#### [What is expected]
Once you find the line that contains "It must be noted" in the entries below, give it again along with every following line, unchanged, through the final one.

#### [Dataset entries]
┄┄┄┄┄┄

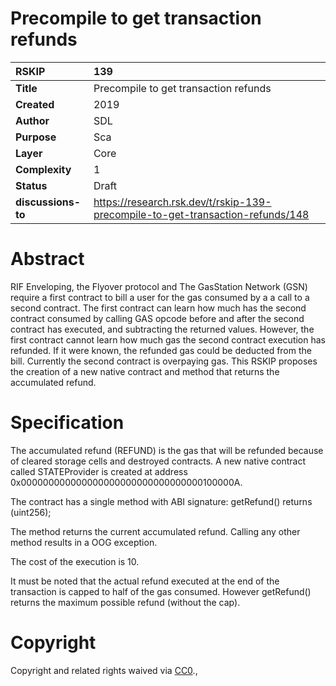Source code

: # Precompile to get transaction refunds

|RSKIP          | 139 |
| :------------ |:-------------|
|**Title**      |Precompile to get transaction refunds|
|**Created**    |2019 |
|**Author**     |SDL |
|**Purpose**    |Sca |
|**Layer**      |Core |
|**Complexity** |1 |
|**Status**     |Draft |
|**discussions-to**     |https://research.rsk.dev/t/rskip-139-precompile-to-get-transaction-refunds/148|


# **Abstract**

RIF Enveloping, the Flyover protocol and The GasStation Network (GSN) require a first contract to bill a user for the gas consumed by a a call to a second contract. The first contract can learn how much has the second contract consumed by calling GAS opcode before and after the second contract has executed, and subtracting the returned values. However, the first contract cannot learn how much gas the second contract execution has refunded. If it were known, the refunded gas could be deducted from the bill. Currently the second contract is overpaying gas. This RSKIP proposes the creation of a new native contract and method that returns the accumulated refund.



# **Specification**

The accumulated refund (REFUND) is the gas that will be refunded because of cleared storage cells and destroyed contracts. A new native contract called STATEProvider is created at address 0x000000000000000000000000000000000100000A.

The contract has a single method with ABI signature: getRefund() returns (uint256);

The method returns the current accumulated refund. Calling any other method results in a OOG exception.

The cost of the execution is 10.

It must be noted that the actual refund executed at the end of the transaction is capped to half of the gas consumed. However getRefund() returns the maximum possible refund (without the cap).



# **Copyright**

Copyright and related rights waived via [CC0](https://creativecommons.org/publicdomain/zero/1.0/).,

┄┄┄┄┄┄

#### [Response to this exercise]
It must be noted that the actual refund executed at the end of the transaction is capped to half of the gas consumed. However getRefund() returns the maximum possible refund (without the cap).



# **Copyright**

Copyright and related rights waived via [CC0](https://creativecommons.org/publicdomain/zero/1.0/).,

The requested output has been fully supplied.